**Text block**:
——————
Nina’s Tips & Techniques: Local Harvest featuring Heirloom Tomatoes
Everyone talks about “heirloom tomatoes” – what exactly does that mean?
Heirloom tomatoes are tomatoes grown from “heirloom seeds,” meaning the seeds are saved and passed down season after season. Heirloom tomatoes are never genetically modified and they are open-pollinated. Heirlooms typically have very distinct and intense flavors. They are also sometimes “ugly” (or gorgeously asymmetrical and in a variety of colors) since they have not been hybridized to be perfectly round and smooth and red. Heirlooms come in a variety of sizes, shapes, colors, and flavors. They are totally amazing and I spend my summer eating as many as I can!
My tomatoes always get soft and moldy so fast – am I storing them incorrectly?
Tomatoes are a very temperamental fruit! Store them stem end down in a shady area of your kitchen. They are also very fruit fly prone, so cover them with a small piece of cheesecloth to prevent flies from landing on them.
——————
**Extracted records**:
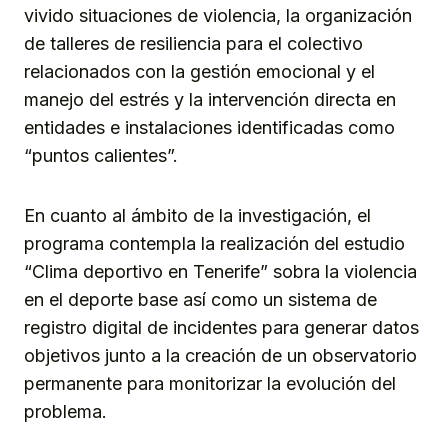
vivido situaciones de violencia, la organización
de talleres de resiliencia para el colectivo
relacionados con la gestión emocional y el
manejo del estrés y la intervención directa en
entidades e instalaciones identificadas como
“puntos calientes”.
En cuanto al ámbito de la investigación, el
programa contempla la realización del estudio
“Clima deportivo en Tenerife” sobra la violencia
en el deporte base así como un sistema de
registro digital de incidentes para generar datos
objetivos junto a la creación de un observatorio
permanente para monitorizar la evolución del
problema.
——————
**Work request 1**: List the four ways heirloom tomatoes come in a variety, according to the tomato tips text.
**Work request 2**: According to the tomato tips text, what should tomatoes be covered with to keep fruit flies from landing on them?
**Work request 3**: Write the next part of the tomato tips text, picking up after its last sentence.
The records are separate material, unrelated to the tomato tips text.

**Response 1**: Sizes, shapes, colors, and flavors

**Response 2**: A small piece of cheesecloth

**Response 3**:
Whenever I make a tomato salad it gets all soggy. How do I keep them nice and firm?
Tomatoes are mostly water and the minute you cut them they will start to break down. I have two tricks I use to keep them as firm as possible:
- Cut them last, right before you eat them. If you’re preparing a big dinner wait until right before you serve to chop your tomatoes.
- Oil before salt! Salt draws moisture out of whatever it is sprinkled on. Oil and water don’t mix, so coat your tomatoes with olive oil first, and then sprinkle salt. This will keep the salt from dissolving and reduce the amount of water that gets drawn out.